Ou seja, para o TC o texto permite duas possibilidades interpretativas, ambas "plausíveis", mas que conduzem "resultados práticos antagónicos" - "reservar a morte medicamente assistida a pessoas que, em virtude de lesão definitiva de gravidade extrema ou doença grave e incurável, relatem um sofrimento de grande intensidade que responda cumulativamente às [três] tipologias do sofrimento" ou admitir a morte medicamente assistida nas situações enunciadas, mas apenas perante alguma das três tipificações de sofrimento.

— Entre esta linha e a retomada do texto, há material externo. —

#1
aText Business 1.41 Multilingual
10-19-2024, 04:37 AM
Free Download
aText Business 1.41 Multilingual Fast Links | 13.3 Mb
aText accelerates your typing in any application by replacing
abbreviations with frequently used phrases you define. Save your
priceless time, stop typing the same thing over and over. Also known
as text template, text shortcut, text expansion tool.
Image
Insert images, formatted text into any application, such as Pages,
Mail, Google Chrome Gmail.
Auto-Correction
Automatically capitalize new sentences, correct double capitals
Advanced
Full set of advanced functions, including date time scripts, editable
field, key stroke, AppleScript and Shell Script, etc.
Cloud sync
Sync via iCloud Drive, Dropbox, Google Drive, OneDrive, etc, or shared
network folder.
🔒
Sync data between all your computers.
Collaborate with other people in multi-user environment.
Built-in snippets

Direita insiste no referendo
À direita, a notícia de novo chumbo do TC foi apontada como mais uma prova de que esta matéria deve ser sujeita a referendo. O líder do PSD prometeu, aliás, que voltará a propor uma consulta popular à despenalização da eutanásia no início da próxima sessão legislativa, em setembro (a proposta já foi apresentada nesta sessão e não pode ser repetida).

"O PSD tem razão. Basta de teimosia. A discussão da eutanásia deve sair das quatro paredes do Parlamento e ser alvo de um referendo. A democracia direta é o espaço de uma discussão profunda e de uma decisão segura, visto que a pergunta tem de ser aprovada previamente pelo Tribunal Constitucional", escreveu Montenegro na rede social Twitter. Também André Ventura defendeu que o referendo é a "a única forma de resolver este problema de forma pacífica e consensual".

Já o PCP, que também votou contra o diploma, disse esperar que os proponentes da lei façam uma "reflexão" sobre uma matéria que "suscita algumas preocupações".

Com esta nova declaração de inconstitucionalidade, é a terceira vez que o diploma da morte medicamente assistida é devolvido à Assembleia da República (além dos dois chumbos do TC, houve ainda um veto político de Marcelo Rebelo de Sousa).